_TASK ITEM_. Repeat the lines below word for word, starting with the first line and going on through the line with "Which series has the largest total", both included.
=-=-=
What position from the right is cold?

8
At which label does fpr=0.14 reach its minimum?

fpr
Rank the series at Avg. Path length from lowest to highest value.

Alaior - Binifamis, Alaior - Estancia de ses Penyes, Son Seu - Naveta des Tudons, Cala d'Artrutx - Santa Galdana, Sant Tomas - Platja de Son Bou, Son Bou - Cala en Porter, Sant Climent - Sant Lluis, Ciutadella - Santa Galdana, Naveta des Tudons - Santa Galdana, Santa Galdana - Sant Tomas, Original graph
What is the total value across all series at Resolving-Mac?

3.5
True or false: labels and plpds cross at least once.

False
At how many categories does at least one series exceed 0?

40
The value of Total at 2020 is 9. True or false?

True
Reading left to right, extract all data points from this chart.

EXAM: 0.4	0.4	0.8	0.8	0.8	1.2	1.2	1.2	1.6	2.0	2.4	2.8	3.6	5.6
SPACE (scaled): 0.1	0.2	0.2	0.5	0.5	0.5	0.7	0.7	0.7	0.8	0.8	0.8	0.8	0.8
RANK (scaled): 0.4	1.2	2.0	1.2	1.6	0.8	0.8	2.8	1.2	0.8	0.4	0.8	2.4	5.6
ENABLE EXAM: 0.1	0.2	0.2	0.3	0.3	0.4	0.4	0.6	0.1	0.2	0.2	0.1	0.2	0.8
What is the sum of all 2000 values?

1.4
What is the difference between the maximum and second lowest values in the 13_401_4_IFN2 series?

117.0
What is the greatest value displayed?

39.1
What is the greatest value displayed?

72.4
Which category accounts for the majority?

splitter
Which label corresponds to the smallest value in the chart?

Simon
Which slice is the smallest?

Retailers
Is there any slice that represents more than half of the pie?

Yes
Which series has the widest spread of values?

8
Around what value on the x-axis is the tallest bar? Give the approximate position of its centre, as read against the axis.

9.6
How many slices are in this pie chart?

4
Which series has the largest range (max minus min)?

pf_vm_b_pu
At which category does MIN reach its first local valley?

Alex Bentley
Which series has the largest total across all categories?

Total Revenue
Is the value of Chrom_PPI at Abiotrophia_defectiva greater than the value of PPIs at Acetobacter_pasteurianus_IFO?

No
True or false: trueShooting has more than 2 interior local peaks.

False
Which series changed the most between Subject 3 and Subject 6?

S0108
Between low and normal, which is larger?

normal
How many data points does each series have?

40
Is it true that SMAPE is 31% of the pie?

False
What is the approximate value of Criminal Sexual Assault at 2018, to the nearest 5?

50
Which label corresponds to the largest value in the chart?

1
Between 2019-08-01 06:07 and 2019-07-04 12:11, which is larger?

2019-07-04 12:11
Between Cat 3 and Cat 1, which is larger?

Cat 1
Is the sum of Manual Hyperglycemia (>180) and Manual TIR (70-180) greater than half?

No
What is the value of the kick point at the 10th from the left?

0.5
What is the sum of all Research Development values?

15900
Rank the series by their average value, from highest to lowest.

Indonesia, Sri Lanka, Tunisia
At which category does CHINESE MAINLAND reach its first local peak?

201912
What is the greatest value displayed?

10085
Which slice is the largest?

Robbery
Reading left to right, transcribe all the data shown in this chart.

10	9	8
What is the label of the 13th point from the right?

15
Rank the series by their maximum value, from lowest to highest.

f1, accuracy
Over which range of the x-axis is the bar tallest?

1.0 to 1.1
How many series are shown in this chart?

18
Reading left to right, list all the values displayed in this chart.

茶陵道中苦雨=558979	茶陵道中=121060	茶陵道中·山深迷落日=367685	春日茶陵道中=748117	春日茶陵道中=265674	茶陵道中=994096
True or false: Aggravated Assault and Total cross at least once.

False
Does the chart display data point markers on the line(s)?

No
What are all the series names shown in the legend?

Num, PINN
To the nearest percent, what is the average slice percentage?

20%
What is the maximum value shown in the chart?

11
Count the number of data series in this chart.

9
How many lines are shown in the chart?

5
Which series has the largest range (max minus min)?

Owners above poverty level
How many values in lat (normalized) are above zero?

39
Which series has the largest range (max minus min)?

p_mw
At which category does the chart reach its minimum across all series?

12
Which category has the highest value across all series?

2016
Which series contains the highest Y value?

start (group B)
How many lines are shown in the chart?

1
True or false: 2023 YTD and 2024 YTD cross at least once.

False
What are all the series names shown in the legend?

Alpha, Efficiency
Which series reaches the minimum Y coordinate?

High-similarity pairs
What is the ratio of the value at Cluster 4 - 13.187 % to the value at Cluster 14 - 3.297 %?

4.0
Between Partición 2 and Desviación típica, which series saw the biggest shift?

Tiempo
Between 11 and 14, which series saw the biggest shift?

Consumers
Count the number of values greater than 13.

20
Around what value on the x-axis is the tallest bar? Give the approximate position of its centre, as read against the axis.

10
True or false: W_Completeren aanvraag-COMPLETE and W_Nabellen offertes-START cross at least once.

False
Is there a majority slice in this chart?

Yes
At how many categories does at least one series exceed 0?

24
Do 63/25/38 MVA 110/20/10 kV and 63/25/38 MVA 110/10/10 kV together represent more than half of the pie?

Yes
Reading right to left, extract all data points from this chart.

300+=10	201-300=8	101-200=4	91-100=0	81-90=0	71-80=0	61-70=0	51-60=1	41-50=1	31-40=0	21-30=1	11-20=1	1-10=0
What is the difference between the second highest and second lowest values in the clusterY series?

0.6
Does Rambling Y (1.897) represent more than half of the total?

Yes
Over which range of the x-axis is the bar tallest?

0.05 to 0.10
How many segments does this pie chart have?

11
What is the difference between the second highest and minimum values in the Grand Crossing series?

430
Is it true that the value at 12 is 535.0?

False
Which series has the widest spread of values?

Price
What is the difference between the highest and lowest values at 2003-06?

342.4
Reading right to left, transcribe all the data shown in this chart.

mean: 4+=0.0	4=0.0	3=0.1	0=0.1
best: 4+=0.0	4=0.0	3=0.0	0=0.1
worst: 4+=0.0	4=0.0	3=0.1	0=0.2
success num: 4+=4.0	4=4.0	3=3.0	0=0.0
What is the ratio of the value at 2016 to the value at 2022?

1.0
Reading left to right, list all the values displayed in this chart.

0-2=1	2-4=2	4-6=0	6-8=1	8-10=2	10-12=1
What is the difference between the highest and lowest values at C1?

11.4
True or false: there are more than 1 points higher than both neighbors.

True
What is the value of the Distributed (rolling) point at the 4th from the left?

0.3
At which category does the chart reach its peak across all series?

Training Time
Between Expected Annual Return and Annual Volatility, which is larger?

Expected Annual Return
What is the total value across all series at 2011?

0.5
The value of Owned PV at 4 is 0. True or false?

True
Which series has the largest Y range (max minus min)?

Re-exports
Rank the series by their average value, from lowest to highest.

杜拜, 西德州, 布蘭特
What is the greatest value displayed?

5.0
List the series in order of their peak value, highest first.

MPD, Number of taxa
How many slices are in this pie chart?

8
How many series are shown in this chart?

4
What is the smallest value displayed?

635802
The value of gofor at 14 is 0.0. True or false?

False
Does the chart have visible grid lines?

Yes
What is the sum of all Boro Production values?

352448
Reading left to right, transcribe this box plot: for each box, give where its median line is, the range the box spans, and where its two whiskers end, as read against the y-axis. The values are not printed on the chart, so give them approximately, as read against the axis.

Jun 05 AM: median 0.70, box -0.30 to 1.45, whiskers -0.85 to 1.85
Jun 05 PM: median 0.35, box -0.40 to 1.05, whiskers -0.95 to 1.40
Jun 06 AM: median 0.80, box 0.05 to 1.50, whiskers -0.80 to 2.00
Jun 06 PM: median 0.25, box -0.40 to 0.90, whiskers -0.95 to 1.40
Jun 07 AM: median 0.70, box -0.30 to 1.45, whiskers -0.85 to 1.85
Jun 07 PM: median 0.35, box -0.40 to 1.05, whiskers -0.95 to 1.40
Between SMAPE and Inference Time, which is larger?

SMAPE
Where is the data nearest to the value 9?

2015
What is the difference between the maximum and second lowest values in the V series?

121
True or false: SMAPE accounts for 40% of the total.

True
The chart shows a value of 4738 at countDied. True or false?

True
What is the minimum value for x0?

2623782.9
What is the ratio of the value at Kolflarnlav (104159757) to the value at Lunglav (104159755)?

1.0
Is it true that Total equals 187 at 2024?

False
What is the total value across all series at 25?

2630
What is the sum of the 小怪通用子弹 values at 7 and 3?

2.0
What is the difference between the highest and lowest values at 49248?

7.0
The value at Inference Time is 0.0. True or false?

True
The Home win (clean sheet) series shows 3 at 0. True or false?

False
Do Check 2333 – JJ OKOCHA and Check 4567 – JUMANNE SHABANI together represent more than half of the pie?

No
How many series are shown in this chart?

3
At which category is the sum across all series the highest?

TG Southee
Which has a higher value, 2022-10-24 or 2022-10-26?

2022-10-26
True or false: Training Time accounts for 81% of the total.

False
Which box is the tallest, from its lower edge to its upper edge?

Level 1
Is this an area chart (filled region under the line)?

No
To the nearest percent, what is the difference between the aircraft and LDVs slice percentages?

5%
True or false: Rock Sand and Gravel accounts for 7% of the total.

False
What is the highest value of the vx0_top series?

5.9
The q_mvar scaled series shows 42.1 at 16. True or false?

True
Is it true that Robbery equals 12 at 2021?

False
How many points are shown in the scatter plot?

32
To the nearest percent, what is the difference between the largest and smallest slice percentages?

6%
=-=-=
_PROBLEM SOLUTION_.
What position from the right is cold?

8
At which label does fpr=0.14 reach its minimum?

fpr
Rank the series at Avg. Path length from lowest to highest value.

Alaior - Binifamis, Alaior - Estancia de ses Penyes, Son Seu - Naveta des Tudons, Cala d'Artrutx - Santa Galdana, Sant Tomas - Platja de Son Bou, Son Bou - Cala en Porter, Sant Climent - Sant Lluis, Ciutadella - Santa Galdana, Naveta des Tudons - Santa Galdana, Santa Galdana - Sant Tomas, Original graph
What is the total value across all series at Resolving-Mac?

3.5
True or false: labels and plpds cross at least once.

False
At how many categories does at least one series exceed 0?

40
The value of Total at 2020 is 9. True or false?

True
Reading left to right, extract all data points from this chart.

EXAM: 0.4	0.4	0.8	0.8	0.8	1.2	1.2	1.2	1.6	2.0	2.4	2.8	3.6	5.6
SPACE (scaled): 0.1	0.2	0.2	0.5	0.5	0.5	0.7	0.7	0.7	0.8	0.8	0.8	0.8	0.8
RANK (scaled): 0.4	1.2	2.0	1.2	1.6	0.8	0.8	2.8	1.2	0.8	0.4	0.8	2.4	5.6
ENABLE EXAM: 0.1	0.2	0.2	0.3	0.3	0.4	0.4	0.6	0.1	0.2	0.2	0.1	0.2	0.8
What is the sum of all 2000 values?

1.4
What is the difference between the maximum and second lowest values in the 13_401_4_IFN2 series?

117.0
What is the greatest value displayed?

39.1
What is the greatest value displayed?

72.4
Which category accounts for the majority?

splitter
Which label corresponds to the smallest value in the chart?

Simon
Which slice is the smallest?

Retailers
Is there any slice that represents more than half of the pie?

Yes
Which series has the widest spread of values?

8
Around what value on the x-axis is the tallest bar? Give the approximate position of its centre, as read against the axis.

9.6
How many slices are in this pie chart?

4
Which series has the largest range (max minus min)?

pf_vm_b_pu
At which category does MIN reach its first local valley?

Alex Bentley
Which series has the largest total across all categories?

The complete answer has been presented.